Immer nur lächeln? Gerade weil der Liuyi Li Land des Lächelns so konsequent den Regeln asiatischer Theaterkunst unterwirft und danach choreografiert, wirkt Lehars Operette paradoxerweise nicht folkloristisch, erscheint sie nicht als sentimentaler etwas altbackener Konflikt zweier Kulturen. Vielmehr ist es eine alltägliche Entfremdungsgeschichte eines Paares, das als archetypischer Konflikt choreografiert wird. Der Obereunuch, keine Rolle für einen ausrangierten Komiker, sondern eine Figur voller pathetischer Tragik, die an der Vergangenheit festhalten will. Ausgerechnet der erste Akt, der in Wien spielt, scheint am meisten in Kostüm und Stilisierung dieser chinesischen Theaterpraxis verpflichtet. In der Tat eine Kunst des traurigen Lächelns, das das Innenleben zu verstecken sucht. Liuyi Li hat Lehars Titel als Kunstprogramm genommen.
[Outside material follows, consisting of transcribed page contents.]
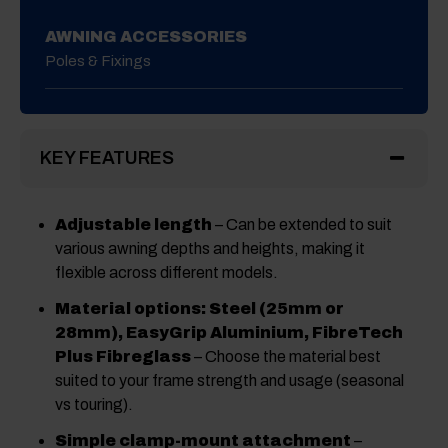
AWNING ACCESSORIES
Poles & Fixings
KEY FEATURES
Adjustable length
– Can be extended to suit
various awning depths and heights, making it
flexible across different models.
Material options: Steel (25mm or
28mm), EasyGrip Aluminium, FibreTech
Plus Fibreglass
– Choose the material best
suited to your frame strength and usage (seasonal
vs touring).
Simple clamp-mount attachment
–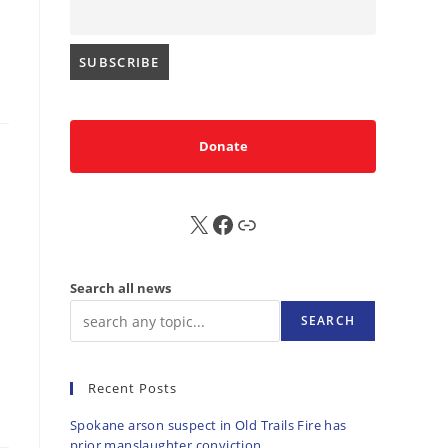
Donate
X
FB
Sub
Search all news
SEARCH
Recent Posts
Spokane arson suspect in Old Trails Fire has
prior manslaughter conviction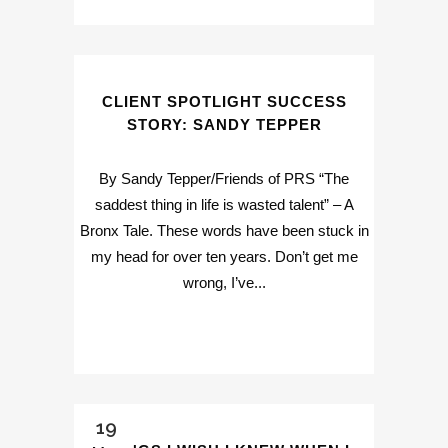
CLIENT SPOTLIGHT SUCCESS
STORY: SANDY TEPPER
By Sandy Tepper/Friends of PRS “The
saddest thing in life is wasted talent” – A
Bronx Tale. These words have been stuck in
my head for over ten years. Don’t get me
wrong, I’ve...
19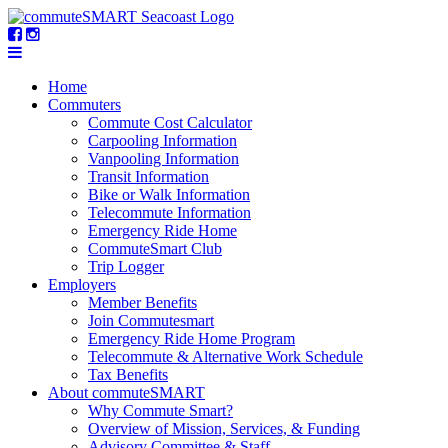
Home
Commuters
Commute Cost Calculator
Carpooling Information
Vanpooling Information
Transit Information
Bike or Walk Information
Telecommute Information
Emergency Ride Home
CommuteSmart Club
Trip Logger
Employers
Member Benefits
Join Commutesmart
Emergency Ride Home Program
Telecommute & Alternative Work Schedule
Tax Benefits
About commuteSMART
Why Commute Smart?
Overview of Mission, Services, & Funding
Advisory Committee & Staff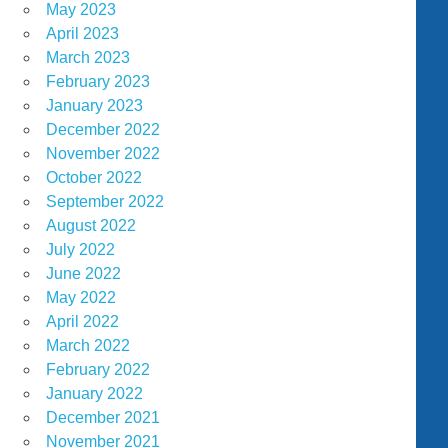
May 2023
April 2023
March 2023
February 2023
January 2023
December 2022
November 2022
October 2022
September 2022
August 2022
July 2022
June 2022
May 2022
April 2022
March 2022
February 2022
January 2022
December 2021
November 2021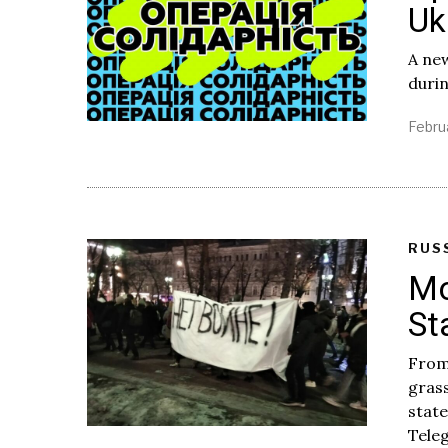
Uk
A new
durin
Febru
RUS
Mo
St
From
grass
stat
Tele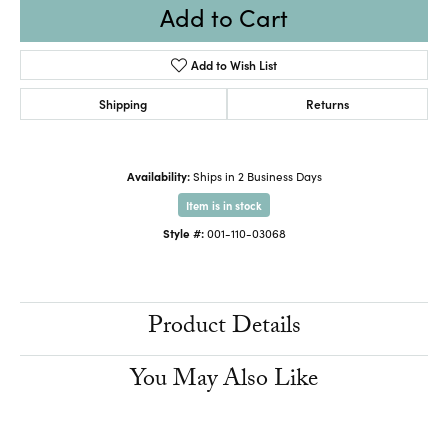
Add to Cart
Add to Wish List
Shipping
Returns
Availability:
Ships in 2 Business Days
Item is in stock
Style #:
001-110-03068
Product Details
You May Also Like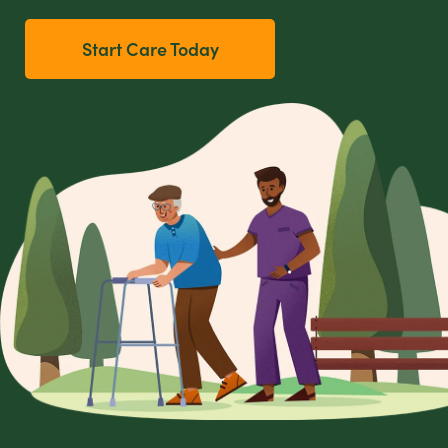
Start Care Today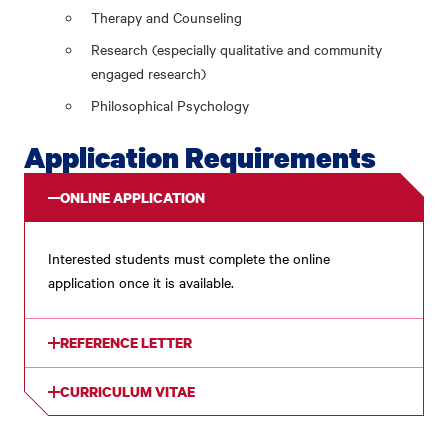
Therapy and Counseling
Research (especially qualitative and community
engaged research)
Philosophical Psychology
Application Requirements
ONLINE APPLICATION
Interested students must complete the online
application once it is available.
REFERENCE LETTER
CURRICULUM VITAE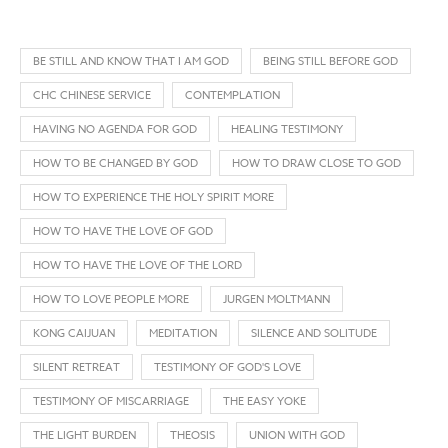
BE STILL AND KNOW THAT I AM GOD
BEING STILL BEFORE GOD
CHC CHINESE SERVICE
CONTEMPLATION
HAVING NO AGENDA FOR GOD
HEALING TESTIMONY
HOW TO BE CHANGED BY GOD
HOW TO DRAW CLOSE TO GOD
HOW TO EXPERIENCE THE HOLY SPIRIT MORE
HOW TO HAVE THE LOVE OF GOD
HOW TO HAVE THE LOVE OF THE LORD
HOW TO LOVE PEOPLE MORE
JURGEN MOLTMANN
KONG CAIJUAN
MEDITATION
SILENCE AND SOLITUDE
SILENT RETREAT
TESTIMONY OF GOD'S LOVE
TESTIMONY OF MISCARRIAGE
THE EASY YOKE
THE LIGHT BURDEN
THEOSIS
UNION WITH GOD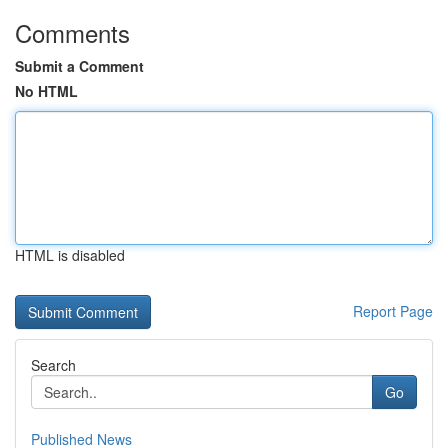
Comments
Submit a Comment
No HTML
HTML is disabled
Report Page
Search
Go
Published News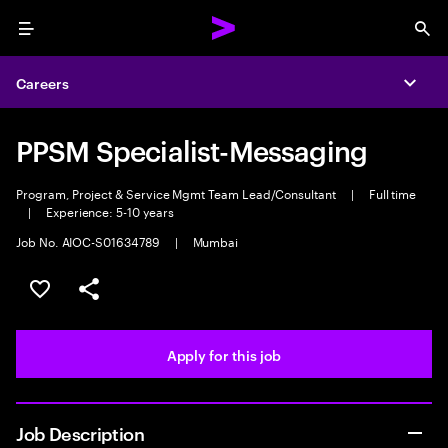
Menu
Sea
Careers
Expa
PPSM Specialist-Messaging
Program, Project & Service Mgmt Team Lead/Consultant
|
Full time
|
Experience: 5-10 years
Job No. AIOC-S01634789
|
Mumbai
Save this job
Share this job
Apply for this job
Job Description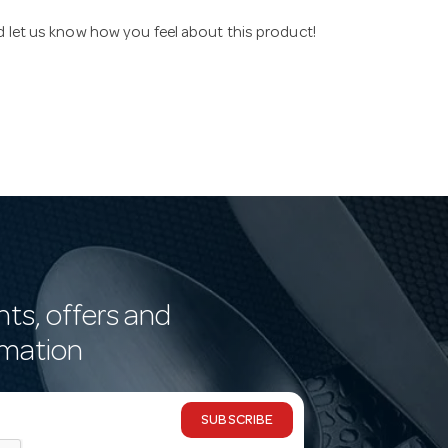
nd let us know how you feel about this product!
nts, offers and
rmation
SUBSCRIBE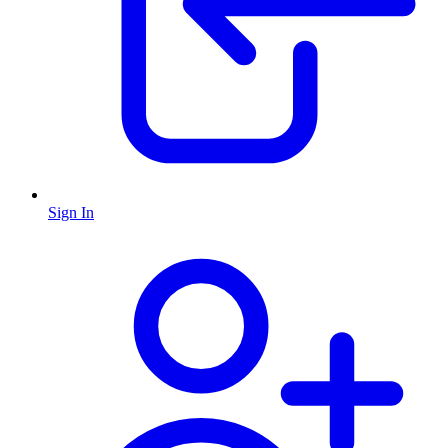
Sign In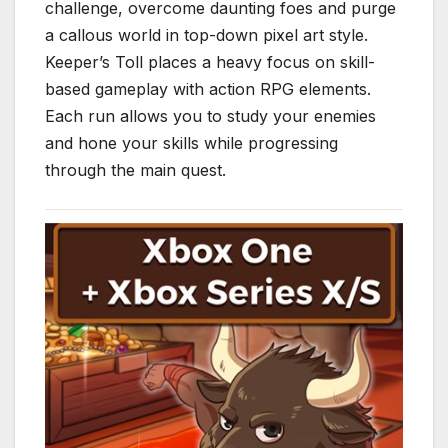
challenge, overcome daunting foes and purge
a callous world in top-down pixel art style.
Keeper’s Toll places a heavy focus on skill-
based gameplay with action RPG elements.
Each run allows you to study your enemies
and hone your skills while progressing
through the main quest.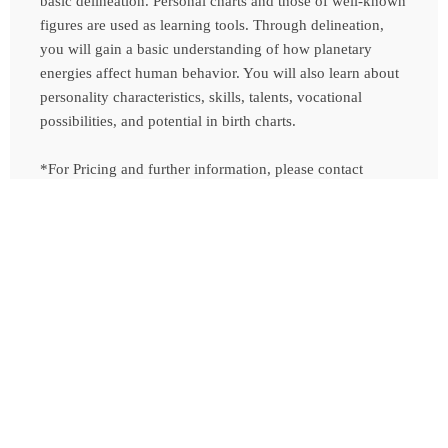
basic delineation. Personal charts and those of well-known
figures are used as learning tools. Through delineation,
you will gain a basic understanding of how planetary
energies affect human behavior. You will also learn about
personality characteristics, skills, talents, vocational
possibilities, and potential in birth charts.
*For Pricing and further information, please contact
Tamara
Contact Us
Von der Wirkung in Asien sind die beiden deutschen Theaterwerke grundverschieden: Bert Brecht gehört zu den meist gespielten Dramatikern in Asien und die durchaus dem zeitgenössischen Festivalzirkus kompatible Produktion des "Guten Menschen" wird voraussichtlich auch in Asien gezeigt werden, aber Lehars "Land des Lächelns", sagt Liu Liuyi, ist noch nie in China gespielt worden. Vielleicht wird sich das ändern, meint er, chinesischer Mentalität käme Lehars Werk verblüffend nahe.